[Records from a data source]
★ ★ ★ ★
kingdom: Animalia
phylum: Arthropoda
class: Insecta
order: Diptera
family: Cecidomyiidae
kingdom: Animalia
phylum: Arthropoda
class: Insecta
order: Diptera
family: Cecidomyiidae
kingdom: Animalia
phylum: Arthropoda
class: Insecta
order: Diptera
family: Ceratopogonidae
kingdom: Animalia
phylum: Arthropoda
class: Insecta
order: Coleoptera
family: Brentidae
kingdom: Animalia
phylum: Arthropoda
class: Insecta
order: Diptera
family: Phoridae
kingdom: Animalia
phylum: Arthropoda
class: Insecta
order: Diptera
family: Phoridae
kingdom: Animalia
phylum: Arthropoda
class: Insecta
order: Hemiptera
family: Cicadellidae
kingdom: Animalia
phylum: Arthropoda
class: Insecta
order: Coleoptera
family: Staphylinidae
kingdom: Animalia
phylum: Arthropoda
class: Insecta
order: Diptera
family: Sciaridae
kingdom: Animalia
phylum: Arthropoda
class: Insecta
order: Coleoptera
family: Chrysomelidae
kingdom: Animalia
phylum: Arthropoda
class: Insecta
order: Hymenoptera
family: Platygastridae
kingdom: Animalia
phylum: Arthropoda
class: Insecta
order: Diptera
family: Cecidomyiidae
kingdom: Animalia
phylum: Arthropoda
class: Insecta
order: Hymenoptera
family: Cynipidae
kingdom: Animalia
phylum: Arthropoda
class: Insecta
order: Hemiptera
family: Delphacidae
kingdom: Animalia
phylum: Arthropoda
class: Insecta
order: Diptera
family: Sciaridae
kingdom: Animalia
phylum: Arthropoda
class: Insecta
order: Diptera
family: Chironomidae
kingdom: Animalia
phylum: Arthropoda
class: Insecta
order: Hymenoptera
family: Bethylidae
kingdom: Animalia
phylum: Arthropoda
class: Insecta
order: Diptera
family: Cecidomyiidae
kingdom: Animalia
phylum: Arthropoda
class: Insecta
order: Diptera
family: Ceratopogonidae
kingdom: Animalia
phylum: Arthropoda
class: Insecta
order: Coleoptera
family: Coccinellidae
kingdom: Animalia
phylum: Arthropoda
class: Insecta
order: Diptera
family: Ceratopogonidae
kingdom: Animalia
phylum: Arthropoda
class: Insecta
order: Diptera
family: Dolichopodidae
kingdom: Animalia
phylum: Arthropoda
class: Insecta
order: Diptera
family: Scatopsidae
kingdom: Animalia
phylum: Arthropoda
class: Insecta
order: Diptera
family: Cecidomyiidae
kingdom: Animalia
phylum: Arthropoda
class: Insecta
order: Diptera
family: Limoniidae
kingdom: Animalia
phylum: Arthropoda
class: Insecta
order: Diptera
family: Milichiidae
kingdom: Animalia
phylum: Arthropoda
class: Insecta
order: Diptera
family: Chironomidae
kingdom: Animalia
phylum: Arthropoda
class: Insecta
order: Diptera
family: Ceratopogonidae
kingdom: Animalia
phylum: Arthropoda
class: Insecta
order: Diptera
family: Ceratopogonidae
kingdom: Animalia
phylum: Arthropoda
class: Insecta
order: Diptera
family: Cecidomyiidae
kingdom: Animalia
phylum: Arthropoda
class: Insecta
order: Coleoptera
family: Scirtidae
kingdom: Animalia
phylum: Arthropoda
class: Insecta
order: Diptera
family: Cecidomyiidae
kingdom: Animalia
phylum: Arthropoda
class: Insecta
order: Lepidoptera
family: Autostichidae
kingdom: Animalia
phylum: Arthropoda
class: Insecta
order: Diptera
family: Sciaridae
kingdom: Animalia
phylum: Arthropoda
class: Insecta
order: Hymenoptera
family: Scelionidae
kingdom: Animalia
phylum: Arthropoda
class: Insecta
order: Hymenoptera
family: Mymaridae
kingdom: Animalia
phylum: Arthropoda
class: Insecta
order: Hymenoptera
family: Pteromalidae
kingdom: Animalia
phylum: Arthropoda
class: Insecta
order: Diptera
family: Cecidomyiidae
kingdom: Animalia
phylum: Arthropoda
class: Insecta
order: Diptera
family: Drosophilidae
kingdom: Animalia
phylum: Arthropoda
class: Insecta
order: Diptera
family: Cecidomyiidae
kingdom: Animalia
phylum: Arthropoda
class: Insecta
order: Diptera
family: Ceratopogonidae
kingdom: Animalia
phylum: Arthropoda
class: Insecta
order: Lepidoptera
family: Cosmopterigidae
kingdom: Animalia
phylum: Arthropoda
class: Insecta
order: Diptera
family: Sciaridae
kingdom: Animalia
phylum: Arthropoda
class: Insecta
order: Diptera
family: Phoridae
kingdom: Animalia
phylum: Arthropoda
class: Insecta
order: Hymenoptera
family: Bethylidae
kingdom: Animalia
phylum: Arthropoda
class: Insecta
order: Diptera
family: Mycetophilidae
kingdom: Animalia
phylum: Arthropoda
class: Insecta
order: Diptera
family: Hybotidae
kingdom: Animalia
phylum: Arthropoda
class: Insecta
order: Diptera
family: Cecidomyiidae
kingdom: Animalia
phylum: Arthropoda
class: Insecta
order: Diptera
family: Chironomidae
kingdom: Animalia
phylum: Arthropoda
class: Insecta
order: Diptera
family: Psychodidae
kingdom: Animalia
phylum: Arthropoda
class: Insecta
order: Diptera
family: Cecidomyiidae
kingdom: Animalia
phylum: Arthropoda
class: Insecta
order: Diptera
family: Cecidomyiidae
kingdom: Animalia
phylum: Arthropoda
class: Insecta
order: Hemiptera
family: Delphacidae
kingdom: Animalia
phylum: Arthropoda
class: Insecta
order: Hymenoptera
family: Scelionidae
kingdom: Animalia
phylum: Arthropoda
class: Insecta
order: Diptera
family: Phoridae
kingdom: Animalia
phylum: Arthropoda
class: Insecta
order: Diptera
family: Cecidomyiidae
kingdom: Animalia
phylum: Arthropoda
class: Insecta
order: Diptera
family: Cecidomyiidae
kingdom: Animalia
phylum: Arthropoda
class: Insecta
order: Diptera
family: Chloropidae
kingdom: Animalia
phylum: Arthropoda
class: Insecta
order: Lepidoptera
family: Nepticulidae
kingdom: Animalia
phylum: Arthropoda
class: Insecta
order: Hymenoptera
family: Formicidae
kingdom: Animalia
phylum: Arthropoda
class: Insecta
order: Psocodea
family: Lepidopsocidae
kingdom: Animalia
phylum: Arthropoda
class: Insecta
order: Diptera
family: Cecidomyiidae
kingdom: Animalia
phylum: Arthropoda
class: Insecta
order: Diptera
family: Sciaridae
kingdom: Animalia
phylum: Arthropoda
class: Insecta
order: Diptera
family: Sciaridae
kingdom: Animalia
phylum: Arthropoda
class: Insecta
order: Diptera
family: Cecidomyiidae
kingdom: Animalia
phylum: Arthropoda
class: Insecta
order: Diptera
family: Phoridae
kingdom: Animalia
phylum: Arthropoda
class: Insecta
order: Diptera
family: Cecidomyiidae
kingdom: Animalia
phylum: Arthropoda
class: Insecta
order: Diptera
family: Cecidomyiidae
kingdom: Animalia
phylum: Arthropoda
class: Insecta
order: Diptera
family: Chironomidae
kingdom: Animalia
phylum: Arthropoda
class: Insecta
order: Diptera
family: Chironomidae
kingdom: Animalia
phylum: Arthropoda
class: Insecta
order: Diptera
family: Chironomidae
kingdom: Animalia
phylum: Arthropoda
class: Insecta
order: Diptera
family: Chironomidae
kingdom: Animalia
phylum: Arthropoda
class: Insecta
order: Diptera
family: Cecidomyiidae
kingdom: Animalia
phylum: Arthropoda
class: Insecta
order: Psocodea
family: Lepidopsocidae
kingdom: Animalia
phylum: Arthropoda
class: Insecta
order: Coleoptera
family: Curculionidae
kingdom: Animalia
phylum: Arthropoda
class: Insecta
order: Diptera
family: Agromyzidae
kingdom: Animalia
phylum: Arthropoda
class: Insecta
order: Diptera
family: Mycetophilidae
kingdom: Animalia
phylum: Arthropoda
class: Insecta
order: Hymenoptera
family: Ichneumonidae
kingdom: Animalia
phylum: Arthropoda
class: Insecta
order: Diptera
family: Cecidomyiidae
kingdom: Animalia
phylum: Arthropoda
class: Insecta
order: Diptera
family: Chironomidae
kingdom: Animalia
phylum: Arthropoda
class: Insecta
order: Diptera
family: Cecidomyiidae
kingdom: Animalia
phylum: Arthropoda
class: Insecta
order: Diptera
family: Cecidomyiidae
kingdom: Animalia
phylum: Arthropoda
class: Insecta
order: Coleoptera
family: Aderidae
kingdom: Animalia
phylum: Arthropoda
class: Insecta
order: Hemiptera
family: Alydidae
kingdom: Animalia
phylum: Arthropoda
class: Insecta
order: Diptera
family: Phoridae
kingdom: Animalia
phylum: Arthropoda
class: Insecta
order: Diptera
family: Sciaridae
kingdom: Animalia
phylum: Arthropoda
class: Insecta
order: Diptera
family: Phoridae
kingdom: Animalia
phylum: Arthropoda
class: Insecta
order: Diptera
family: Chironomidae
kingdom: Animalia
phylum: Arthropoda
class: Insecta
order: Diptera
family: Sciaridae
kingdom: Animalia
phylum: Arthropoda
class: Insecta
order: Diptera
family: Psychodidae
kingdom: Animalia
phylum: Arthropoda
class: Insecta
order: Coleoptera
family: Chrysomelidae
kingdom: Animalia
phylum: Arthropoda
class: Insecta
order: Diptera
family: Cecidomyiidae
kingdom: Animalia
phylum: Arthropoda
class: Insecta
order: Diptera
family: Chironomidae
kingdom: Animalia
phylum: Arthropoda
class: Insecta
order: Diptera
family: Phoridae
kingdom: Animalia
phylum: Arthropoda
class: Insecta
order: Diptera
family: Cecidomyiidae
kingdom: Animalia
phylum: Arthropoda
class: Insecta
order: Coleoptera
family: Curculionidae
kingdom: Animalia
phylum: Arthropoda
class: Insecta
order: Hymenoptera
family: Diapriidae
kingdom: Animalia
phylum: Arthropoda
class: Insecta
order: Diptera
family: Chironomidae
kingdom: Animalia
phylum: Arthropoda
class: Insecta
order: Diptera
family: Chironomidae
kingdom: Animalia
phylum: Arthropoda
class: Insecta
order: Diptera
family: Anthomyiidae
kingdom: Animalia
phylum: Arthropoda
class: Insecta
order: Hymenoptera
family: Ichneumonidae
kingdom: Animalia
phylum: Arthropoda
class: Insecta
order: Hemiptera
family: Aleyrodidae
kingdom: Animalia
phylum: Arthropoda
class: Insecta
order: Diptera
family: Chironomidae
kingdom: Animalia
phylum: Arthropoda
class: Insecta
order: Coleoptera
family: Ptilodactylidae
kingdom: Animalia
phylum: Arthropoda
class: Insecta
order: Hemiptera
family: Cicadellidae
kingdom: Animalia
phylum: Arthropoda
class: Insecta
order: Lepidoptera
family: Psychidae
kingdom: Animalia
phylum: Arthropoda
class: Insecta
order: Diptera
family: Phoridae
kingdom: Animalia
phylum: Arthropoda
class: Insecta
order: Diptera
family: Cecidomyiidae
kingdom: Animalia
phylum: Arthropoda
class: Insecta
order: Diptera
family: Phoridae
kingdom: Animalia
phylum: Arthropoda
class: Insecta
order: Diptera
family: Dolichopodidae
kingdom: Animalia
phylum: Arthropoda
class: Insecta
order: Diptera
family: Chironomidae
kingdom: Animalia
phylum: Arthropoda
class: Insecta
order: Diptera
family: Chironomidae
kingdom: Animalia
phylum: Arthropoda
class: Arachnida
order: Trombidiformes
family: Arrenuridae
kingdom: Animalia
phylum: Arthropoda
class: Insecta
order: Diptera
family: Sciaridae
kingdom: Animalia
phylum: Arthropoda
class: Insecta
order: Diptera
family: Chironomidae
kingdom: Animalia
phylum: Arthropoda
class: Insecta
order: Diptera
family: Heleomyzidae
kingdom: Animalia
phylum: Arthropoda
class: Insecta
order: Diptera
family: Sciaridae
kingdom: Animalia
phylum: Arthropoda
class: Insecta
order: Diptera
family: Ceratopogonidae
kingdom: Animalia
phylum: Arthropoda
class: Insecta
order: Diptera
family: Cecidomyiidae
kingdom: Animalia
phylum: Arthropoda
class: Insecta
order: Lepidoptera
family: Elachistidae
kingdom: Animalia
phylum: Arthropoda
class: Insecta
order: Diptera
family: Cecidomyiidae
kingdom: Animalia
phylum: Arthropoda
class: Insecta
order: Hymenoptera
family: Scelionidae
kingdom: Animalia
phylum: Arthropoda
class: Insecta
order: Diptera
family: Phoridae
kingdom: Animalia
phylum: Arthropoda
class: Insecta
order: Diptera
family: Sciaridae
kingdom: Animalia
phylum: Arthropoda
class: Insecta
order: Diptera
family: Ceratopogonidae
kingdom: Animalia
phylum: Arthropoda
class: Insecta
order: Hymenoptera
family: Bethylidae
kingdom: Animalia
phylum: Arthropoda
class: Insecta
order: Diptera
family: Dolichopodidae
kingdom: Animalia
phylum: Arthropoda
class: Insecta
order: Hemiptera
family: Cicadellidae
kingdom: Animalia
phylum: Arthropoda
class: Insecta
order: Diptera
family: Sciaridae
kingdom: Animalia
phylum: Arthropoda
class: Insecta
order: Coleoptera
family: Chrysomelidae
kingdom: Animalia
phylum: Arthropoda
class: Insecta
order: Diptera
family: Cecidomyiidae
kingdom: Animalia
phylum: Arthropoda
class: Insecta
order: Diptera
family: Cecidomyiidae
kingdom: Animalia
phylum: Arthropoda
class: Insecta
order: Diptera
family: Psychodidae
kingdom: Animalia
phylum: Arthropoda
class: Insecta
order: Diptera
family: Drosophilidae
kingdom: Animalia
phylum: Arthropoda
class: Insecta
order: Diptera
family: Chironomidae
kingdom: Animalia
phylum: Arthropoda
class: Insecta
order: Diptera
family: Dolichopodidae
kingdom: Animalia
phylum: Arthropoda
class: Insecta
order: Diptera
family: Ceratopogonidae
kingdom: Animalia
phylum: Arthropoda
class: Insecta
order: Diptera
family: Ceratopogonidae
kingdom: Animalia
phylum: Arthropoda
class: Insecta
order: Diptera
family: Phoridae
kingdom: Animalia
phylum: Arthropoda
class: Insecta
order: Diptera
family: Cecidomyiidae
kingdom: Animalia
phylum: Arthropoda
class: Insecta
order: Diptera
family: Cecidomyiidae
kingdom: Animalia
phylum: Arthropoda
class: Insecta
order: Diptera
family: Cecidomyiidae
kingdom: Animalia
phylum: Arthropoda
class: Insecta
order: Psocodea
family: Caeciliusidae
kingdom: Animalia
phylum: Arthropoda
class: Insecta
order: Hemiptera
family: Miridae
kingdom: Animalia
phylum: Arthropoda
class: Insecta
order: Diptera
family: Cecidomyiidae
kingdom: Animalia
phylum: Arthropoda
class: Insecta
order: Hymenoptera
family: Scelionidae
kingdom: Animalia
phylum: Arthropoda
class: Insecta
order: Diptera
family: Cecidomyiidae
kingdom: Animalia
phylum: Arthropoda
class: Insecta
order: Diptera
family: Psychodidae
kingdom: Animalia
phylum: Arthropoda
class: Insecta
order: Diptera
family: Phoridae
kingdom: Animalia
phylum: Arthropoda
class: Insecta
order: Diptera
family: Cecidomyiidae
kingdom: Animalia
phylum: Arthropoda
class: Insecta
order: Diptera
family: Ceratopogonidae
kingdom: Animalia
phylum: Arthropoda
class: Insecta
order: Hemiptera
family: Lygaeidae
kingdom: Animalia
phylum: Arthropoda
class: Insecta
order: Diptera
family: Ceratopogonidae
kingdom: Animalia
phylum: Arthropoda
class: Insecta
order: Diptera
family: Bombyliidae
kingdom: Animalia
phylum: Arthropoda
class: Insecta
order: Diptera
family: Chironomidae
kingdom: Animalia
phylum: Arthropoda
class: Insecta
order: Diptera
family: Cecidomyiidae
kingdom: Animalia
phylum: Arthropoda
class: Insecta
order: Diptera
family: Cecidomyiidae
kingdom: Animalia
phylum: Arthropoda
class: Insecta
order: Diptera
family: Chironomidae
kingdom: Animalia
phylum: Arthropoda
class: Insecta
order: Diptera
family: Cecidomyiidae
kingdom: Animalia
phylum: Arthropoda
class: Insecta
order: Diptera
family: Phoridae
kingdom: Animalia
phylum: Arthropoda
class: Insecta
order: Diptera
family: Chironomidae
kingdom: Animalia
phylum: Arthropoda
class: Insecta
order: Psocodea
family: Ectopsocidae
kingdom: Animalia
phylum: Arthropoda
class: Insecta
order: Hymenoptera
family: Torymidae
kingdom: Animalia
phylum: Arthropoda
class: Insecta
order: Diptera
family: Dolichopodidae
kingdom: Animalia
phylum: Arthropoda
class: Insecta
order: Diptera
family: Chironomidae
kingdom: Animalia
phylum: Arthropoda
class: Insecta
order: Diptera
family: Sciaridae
★ ★ ★ ★
SET PROBLEM >> Could you arrange the lines of the records above, from their first line up to and including the line containing "family: Brentidae", as a numbered list with blank lines left out?

TASK ANSWER >>
1. kingdom: Animalia
2. phylum: Arthropoda
3. class: Insecta
4. order: Diptera
5. family: Cecidomyiidae
6. kingdom: Animalia
7. phylum: Arthropoda
8. class: Insecta
9. order: Diptera
10. family: Cecidomyiidae
11. kingdom: Animalia
12. phylum: Arthropoda
13. class: Insecta
14. order: Diptera
15. family: Ceratopogonidae
16. kingdom: Animalia
17. phylum: Arthropoda
18. class: Insecta
19. order: Coleoptera
20. family: Brentidae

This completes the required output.